* [Task brief] Could you turn the text lines in the items below into a JSON list of strings, with one string per line, blank lines omitted and the pictures left out?
'''
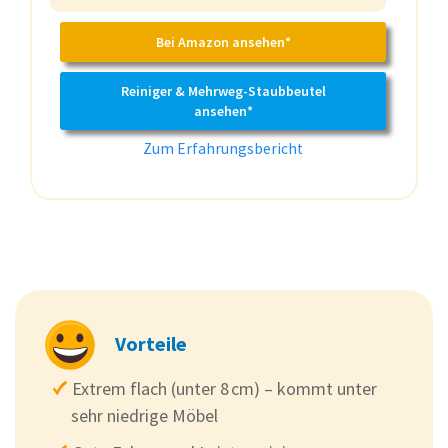
Bei Amazon ansehen*
Reiniger & Mehrweg-Staubbeutel
ansehen*
Zum Erfahrungsbericht
Vorteile
Extrem flach (unter 8 cm) – kommt unter
sehr niedrige Möbel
'''
* [Written solution]
[
  "Bei Amazon ansehen*",
  "Reiniger & Mehrweg-Staubbeutel",
  "ansehen*",
  "Zum Erfahrungsbericht",
  "Vorteile",
  "Extrem flach (unter 8 cm) – kommt unter",
  "sehr niedrige Möbel"
]